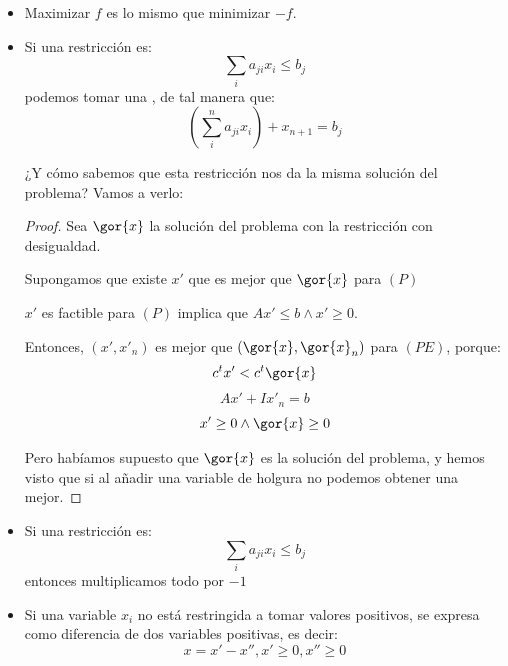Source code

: \begin{itemize}
	\item Maximizar $f$ es lo mismo que minimizar $-f$.
	\item Si una restricción es: \[\sum_i a_{ji}x_i \leq b_j\] podemos tomar una , de tal manera que:
	\[\left(\sum_i^n a_{ji}x_i\right) + x_{n+1} = b_j\]

	¿Y cómo sabemos que esta restricción nos da la misma solución del problema? Vamos a verlo:

	\begin{proof}
		Sea $\gor{x}$ la solución del problema con la restricción con desigualdad.

		Supongamos que existe $x'$ que es mejor que $\gor{x}$ para $(P)$

		$x'$ es factible para $(P)$ implica que $Ax'\leq b \wedge x'\geq 0$. 

		Entonces, $(x',x'_n)$ es mejor que $(\gor{x},\gor{x}_n)$ para $(PE)$, porque:
		\[c^tx'<c^t\gor{x}\]
		\[Ax'+Ix'_n = b\]
		\[x'\geq 0 \wedge \gor{x}\geq 0\]

		Pero habíamos supuesto que $\gor{x}$ es la solución del problema, y hemos visto que si al añadir una variable de holgura no podemos obtener una mejor.
	\end{proof}
	\item Si una restricción es: \[\sum_i a_{ji}x_i \leq b_j\] entonces multiplicamos todo por $-1$
	\item Si una variable $x_i$ no está restringida a tomar valores positivos, se expresa como diferencia de dos variables positivas, es decir:\[x=x'−x'', x'≥0,x''≥0\]

\end{itemize}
^^^^^^^^^^^^^^^^
• TASK PROMPT
Copy every record exactly as written, leaving out the pictures.

• RESULT
Source code

: \begin{itemize}
	\item Maximizar $f$ es lo mismo que minimizar $-f$.
	\item Si una restricción es: \[\sum_i a_{ji}x_i \leq b_j\] podemos tomar una , de tal manera que:
	\[\left(\sum_i^n a_{ji}x_i\right) + x_{n+1} = b_j\]

	¿Y cómo sabemos que esta restricción nos da la misma solución del problema? Vamos a verlo:

	\begin{proof}
		Sea $\gor{x}$ la solución del problema con la restricción con desigualdad.

		Supongamos que existe $x'$ que es mejor que $\gor{x}$ para $(P)$

		$x'$ es factible para $(P)$ implica que $Ax'\leq b \wedge x'\geq 0$. 

		Entonces, $(x',x'_n)$ es mejor que $(\gor{x},\gor{x}_n)$ para $(PE)$, porque:
		\[c^tx'<c^t\gor{x}\]
		\[Ax'+Ix'_n = b\]
		\[x'\geq 0 \wedge \gor{x}\geq 0\]

		Pero habíamos supuesto que $\gor{x}$ es la solución del problema, y hemos visto que si al añadir una variable de holgura no podemos obtener una mejor.
	\end{proof}
	\item Si una restricción es: \[\sum_i a_{ji}x_i \leq b_j\] entonces multiplicamos todo por $-1$
	\item Si una variable $x_i$ no está restringida a tomar valores positivos, se expresa como diferencia de dos variables positivas, es decir:\[x=x'−x'', x'≥0,x''≥0\]

\end{itemize}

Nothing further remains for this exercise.